§ **The task**: Collect all lines from the listing that include the string "after".

§ **Data under study**:

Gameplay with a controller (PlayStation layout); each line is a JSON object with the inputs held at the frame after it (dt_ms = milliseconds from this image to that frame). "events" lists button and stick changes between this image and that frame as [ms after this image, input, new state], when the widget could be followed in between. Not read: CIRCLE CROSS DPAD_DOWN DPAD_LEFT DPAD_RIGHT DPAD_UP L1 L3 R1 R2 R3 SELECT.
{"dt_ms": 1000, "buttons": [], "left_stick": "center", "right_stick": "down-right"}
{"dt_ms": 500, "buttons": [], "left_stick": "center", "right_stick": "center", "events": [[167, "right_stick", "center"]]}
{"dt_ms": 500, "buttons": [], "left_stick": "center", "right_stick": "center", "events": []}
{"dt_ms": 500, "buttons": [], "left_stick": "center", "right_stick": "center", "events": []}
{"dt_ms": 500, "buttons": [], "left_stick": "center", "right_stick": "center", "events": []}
...
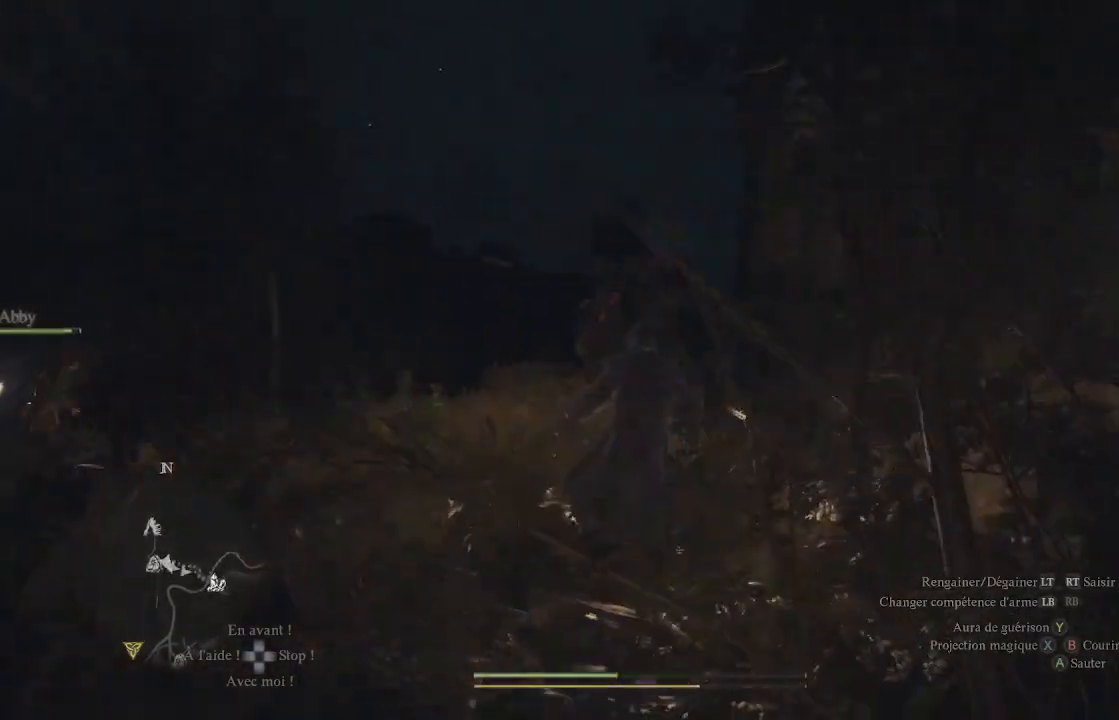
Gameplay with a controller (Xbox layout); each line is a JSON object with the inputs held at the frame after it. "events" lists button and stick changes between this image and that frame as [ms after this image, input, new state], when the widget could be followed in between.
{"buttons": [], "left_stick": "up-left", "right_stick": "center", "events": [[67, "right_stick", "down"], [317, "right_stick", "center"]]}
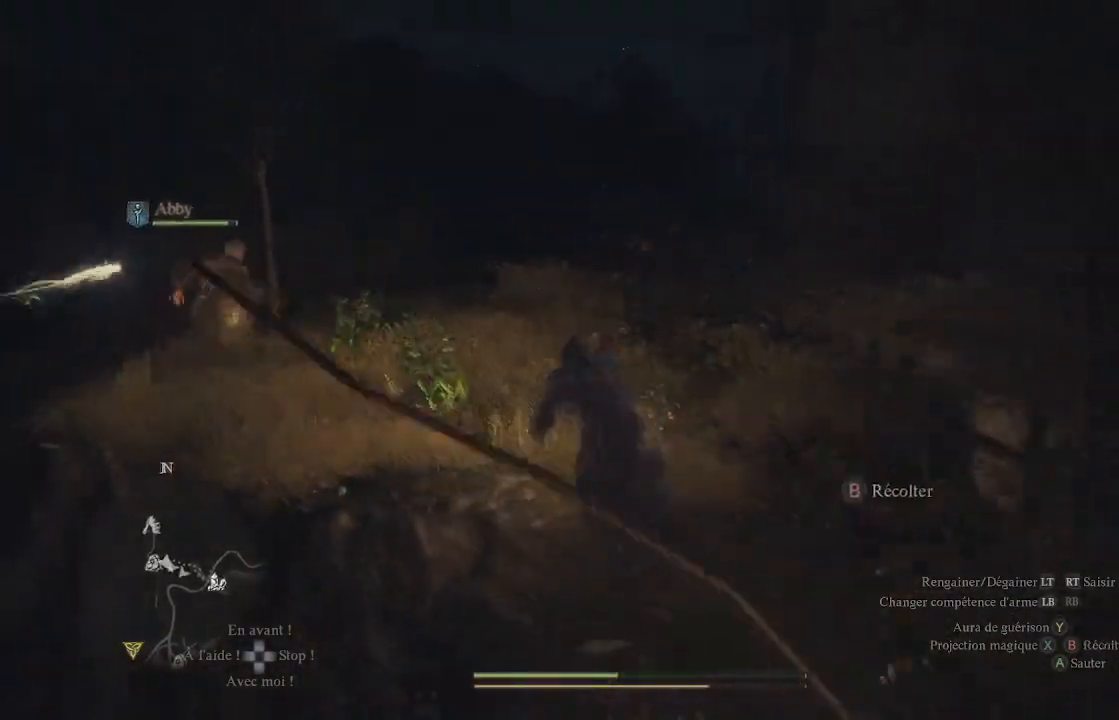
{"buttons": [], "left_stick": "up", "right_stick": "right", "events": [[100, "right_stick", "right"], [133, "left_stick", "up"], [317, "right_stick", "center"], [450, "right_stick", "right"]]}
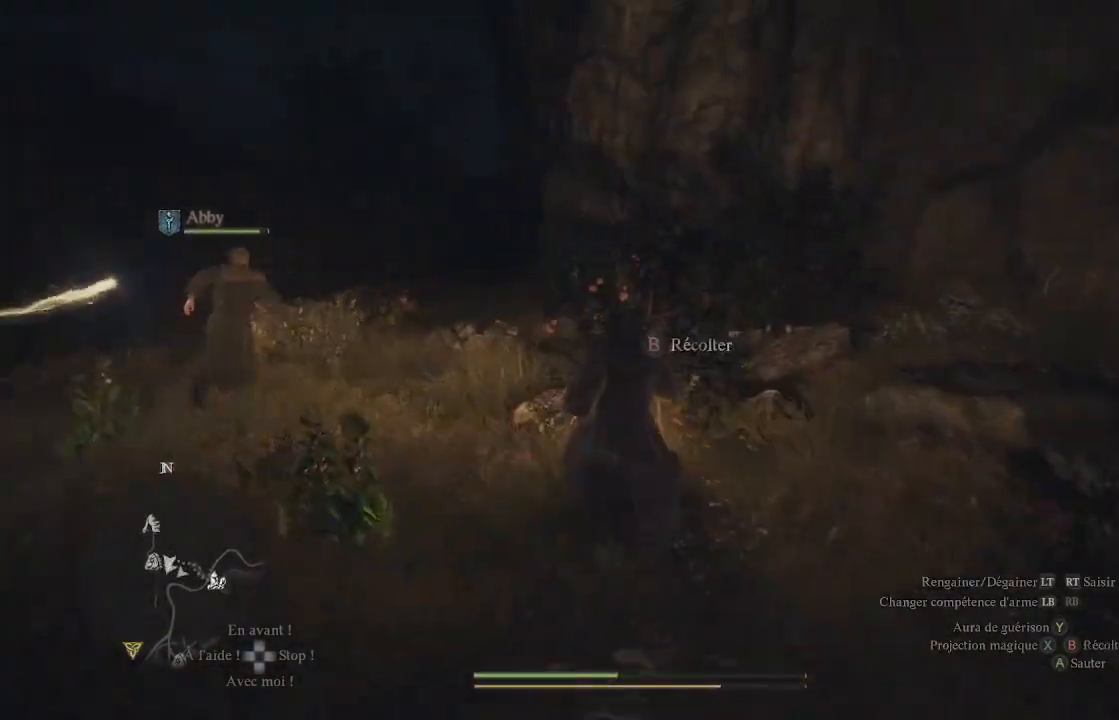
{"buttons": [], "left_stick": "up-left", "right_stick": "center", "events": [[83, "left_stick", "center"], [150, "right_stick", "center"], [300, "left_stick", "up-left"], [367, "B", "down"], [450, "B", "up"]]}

§ **Task output**:
Gameplay with a controller (PlayStation layout); each line is a JSON object with the inputs held at the frame after it (dt_ms = milliseconds from this image to that frame). "events" lists button and stick changes between this image and that frame as [ms after this image, input, new state], when the widget could be followed in between. Not read: CIRCLE CROSS DPAD_DOWN DPAD_LEFT DPAD_RIGHT DPAD_UP L1 L3 R1 R2 R3 SELECT.
Gameplay with a controller (Xbox layout); each line is a JSON object with the inputs held at the frame after it. "events" lists button and stick changes between this image and that frame as [ms after this image, input, new state], when the widget could be followed in between.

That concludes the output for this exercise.